ACTIVITY 1 —
For each statement about the episode listing below, answer yes or no according to whether the listing supports it, and quote the deciding words exactly: (a) Sofia recorded her rap in Studio 390; (b) Glenn Whitman is a senior at Catonsville High School; (c) Kelly Tomon applied Word Unscramble to physics instruction.
ACTIVITY 2 —
Resume the episode listing below, picking up after its final sentence.

--- EXTRACT PROVIDED Enclosed Below ---

Market Revolution Rap #6
Stone Ridge School Advanced Placement United States History students, challenged to master some statistics and facts related to the American Market Revolution of the first half of the 19th century, came up a variety of mnemonic devices. Sofia wrote her facts into a rap, recruited some background vocal talent, and in Studio 390 recorded this indelible piece of a capella brilliance. Try to listen to this without smiling….
Graceful Endgame: Retiring Well From Teaching #5
Grading, meetings, the relentless schedule, and anticipation of holidays and long weekends are some of the seemingly endless milestones of any teacher’s career, but for all us these will come to an end when the Google Calendar’s red line of advancing time sweeps through our last day on the job. In this episode three teachers, Don Barron, Nancy Hayden, and Tom Hayden, talk about how they made the transition from the intensity of full time teaching to the adventure of retirement.
Teacher Anecdote Jam: Stories From the Classroom #4
Most teachers tell stories to their students, but all teachers tell stories to each other. What are faculty rooms but forums for stories about students, parents, colleagues, administrators, or anything else that teachers encounter in the course of doing their diverse jobs? This episode includes brief stories about, among other things, eyebrow-eating robots and self-administered discipline.
Career Changers: Three Teachers From Different Professional Backgrounds #3
Three teachers--a former Coast Guard officer, a real estate agent and lawyer, and a software designer and project manager--talk about the challenges and benefits of their big career changes to teaching. Kent Chappelka, Marlen McKinny, and Mig Oppenheimer describe their paths to the rewarding opportunities to make differences in their students’ lives. In the Exit Ticket Science department chair Kelly Tomon describes her successful application of Word Unscramble, the topic of Toolbox episode 1, to physics instruction.
The Power and Peril of Graded Group Projects #2
The Lunch Duty team considers the advantages and problems with commonly assigned graded group projects. Experienced teacher and pedagogy leader Glenn Whitman, head of The Center for Transformative Teaching & Learning at St. Andrew’s Episcopal School represents the voice of experience with a balanced consideration of advantages and pitfalls of this approach. Catonsville High School senior Ely Morton offers a student’s perspective and Virginia Tech. senior Brian Kucik reflects on his encounters with high-stakes collaborative assessments in his high school days and in his current college milieu.
Miraculous Energy: Creative Teaching and Passion for Education #1
In this episode master teachers Patrick Looby of the Summit Academy in Virginia, Paula LaVere of several dance studios from Metro DC to Baltimore, and Claudia Sorenson of the Norwood School in Maryland describe how they exceed the limits of standard contractual obligations to promote the enduring power of classical education, the transformative potential of dance, and the irreducibly experimental nature of real science. Tapping well-springs of commitment that run deeper than desire for a paycheck, these teachers make a case for importance of creativity to reaching students and enlivening schools.

--- End of Enclosed EXTRACT PROVIDED ---
--- DATA SUPPLIED Enclosed Below ---

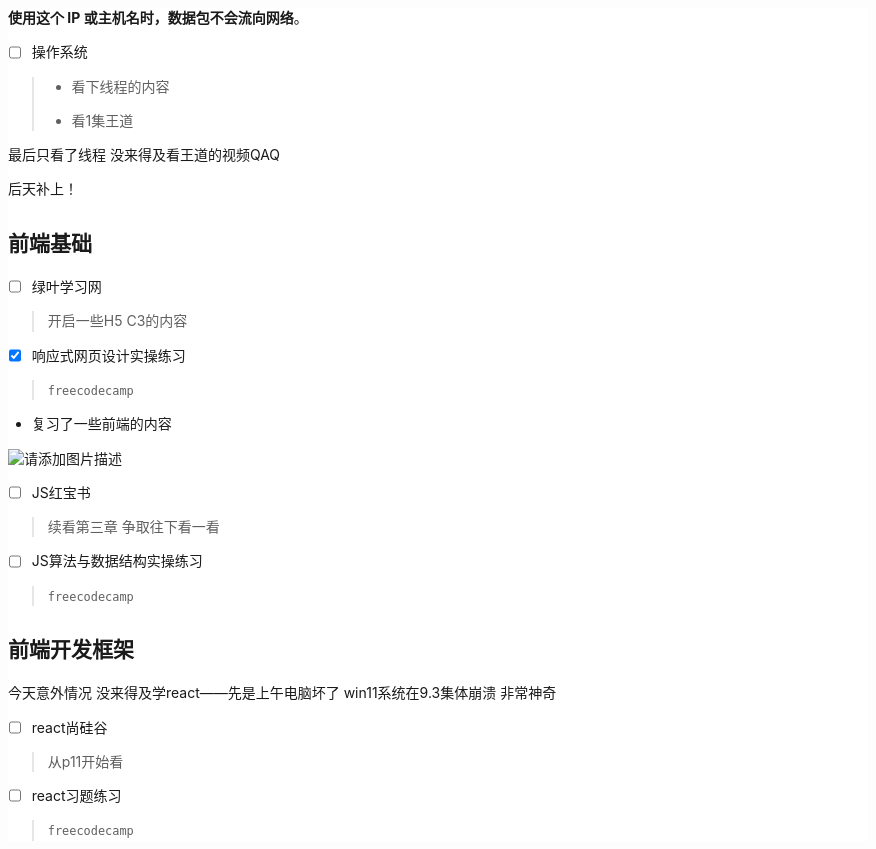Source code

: **使用这个 IP 或主机名时，数据包不会流向网络**。





- [ ] 操作系统

> - 看下线程的内容
>
> - 看1集王道

最后只看了线程 没来得及看王道的视频QAQ

后天补上！



## 前端基础

- [ ] 绿叶学习网

> 开启一些H5 C3的内容



- [x] 响应式网页设计实操练习

> `freecodecamp`

- 复习了一些前端的内容

![请添加图片描述](https://img-blog.csdnimg.cn/c31f98cba1974d1ea6ce3e9725701546.png)









- [ ] JS红宝书

> 续看第三章 争取往下看一看 





- [ ] JS算法与数据结构实操练习

> `freecodecamp`



## 前端开发框架

今天意外情况 没来得及学react——先是上午电脑坏了 win11系统在9.3集体崩溃 非常神奇

- [ ] react尚硅谷

> 从p11开始看



- [ ] react习题练习

> `freecodecamp`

--- End of Enclosed DATA SUPPLIED ---

TASK ANSWER 1 —
(a) Yes: "in Studio 390 recorded this indelible piece of a capella brilliance."
(b) No: "Glenn Whitman, head of The Center for Transformative Teaching & Learning at St. Andrew’s Episcopal School" and "Catonsville High School senior Ely Morton."
(c) Yes: "describes her successful application of Word Unscramble, the topic of Toolbox episode 1, to physics instruction."

TASK ANSWER 2 —
From Gig to Vocation: A Snapshot of Teaching Becoming a Career #0
Some people are born teachers who know that teaching is their career destiny, but many arrive in the classroom via circuitous routes through discarded career ideas or changing life plans. Producers Ken Woodard and Urvi Shah discuss the moment when they committed to work lives of teaching and Barbara Beachler describes her journey to her passion for teaching English at Stone Ridge.
Our mission is to podcast compelling audio interviews that elicit teaching wisdom and commentary from working teachers for the edification and amusement of working teachers .
Meet the Team
We're a quirky group of teachers!
Host and Executive Producer
A 26-year veteran of secondary school history teaching, Ken Woodard is chair of the Stone Ridge Upper School History department wherein he serves on the World History II team, a class for sophomores, and teaches United States History to juniors. He combines love for history with enthusiasm for the new possibilities presented by rapidly evolving production software. The US History oral history project combines these interests and the Lunch Duty Podcast is his latest attempt to bring sophisticated audio production to his job while participating in the explosion of Internet distributed radio. When not immersed in school related projects, he rides his bicycle and takes time during summers to head north to Vermont for work at Keewaydin, an outdoor adventure camp near Middlebury at which he leads backpacking trips and teaches canoeing. His most recent adventure and point of post-50-year-old pride was hiking the entirety of the 273 mile Long Trail in Vermont with his son and daughter.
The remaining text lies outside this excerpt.